If it helps, I am reliably seeing (what appears to be) the same failure with the xrange(0,100000000) test. I am running Debian's Python 2.5.4 on a Q6600 quad-core machine.

The test actually fails with the pthread_kill call causing the process to segfault. However, a quick glance of the code suggests you are guarding this call in the usual way, so I'm not sure what's going on.

I can also reproduce the problem inside the normal workbook by running some long xrange and trying to interrupt it; naturally, the SIGSEGV takes out the entire program.

Comment 1 Robert Schroll 2011-09-28 05:14:25 UTC

When I run 'python thread_ececutor.py', execution seems to hang.  Whenever, I kill it, I seem to be in the same place:

^CTraceback (most recent call last):

+ Trace 228614

File "thread_executor.py", line 342 in <module>
```
("z = 1", Statement.COMPILE_SUCCESS, None)
```
File "thread_executor.py", line 304 in test_execute
```
loop.run() KeyboardInterrupt
```


(This is on Ubuntu 10.04 32 bit.)  This seems to be in the same (sort of) test that was producing the problem before.

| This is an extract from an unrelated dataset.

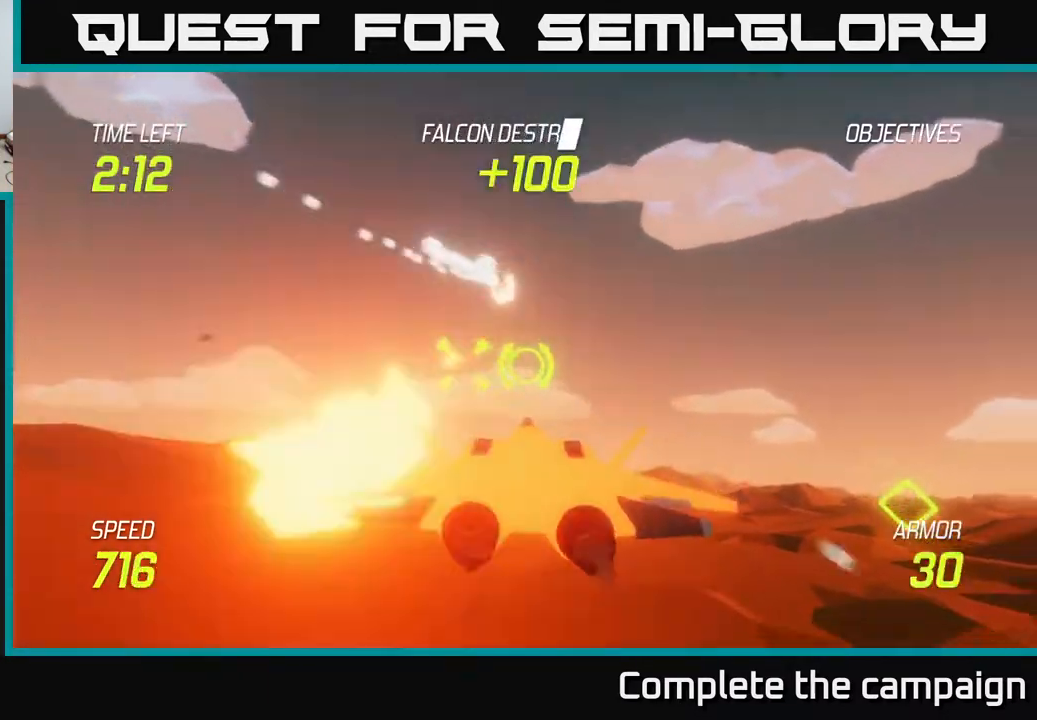
{"buttons": [], "left_stick": "up-right", "events": [[33, "L2", "up"], [117, "L2", "down"], [217, "left_stick", "up-left"], [267, "L2", "up"], [333, "R2", "down"], [350, "left_stick", "up-right"], [467, "R2", "up"]]}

Comment 2 Owen Taylor 2011-10-30 22:23:17 UTC

Found two problems:

commit f13ffab18cd314a2f8901d137f5f94c25fd9f6b5
Author: Owen W. Taylor <otaylor@fishsoup.net>
Date:   Sun Oct 30 18:18:15 2011 -0400

    thread_executor: avoid creating long integers
    
    Repeated multiplication by 2 triggers Python long integers, and
    eventually that will result in the execution thread holding the
    GIL for execessive amounts of time.

This is I think what Kai was hitting.

commit a725b22ac46ce48e77b96649fe8f93cb772ea63f
Author: Owen W. Taylor <otaylor@fishsoup.net>
Date:   Sun Oct 30 18:17:13 2011 -0400

    thread_executor: avoid locking up due to a pygobject bug
    
    If we create more than one glib.MainLoop(), we will lock up on
    signal due to a pygobject bug, so create one glib.Mainloop() and
    use it for all the tests.

This resulted in the test never working for recent pygobject.

Things seem to be working well for me with the test with these two fixes - will close this bug now.

Comment 3 Robert Schroll 2011-11-01 02:59:47 UTC

I can confirm that this fixes the issues on both Ubuntu 10.04 32 bit (hanging) and 64 bit (AssertionError).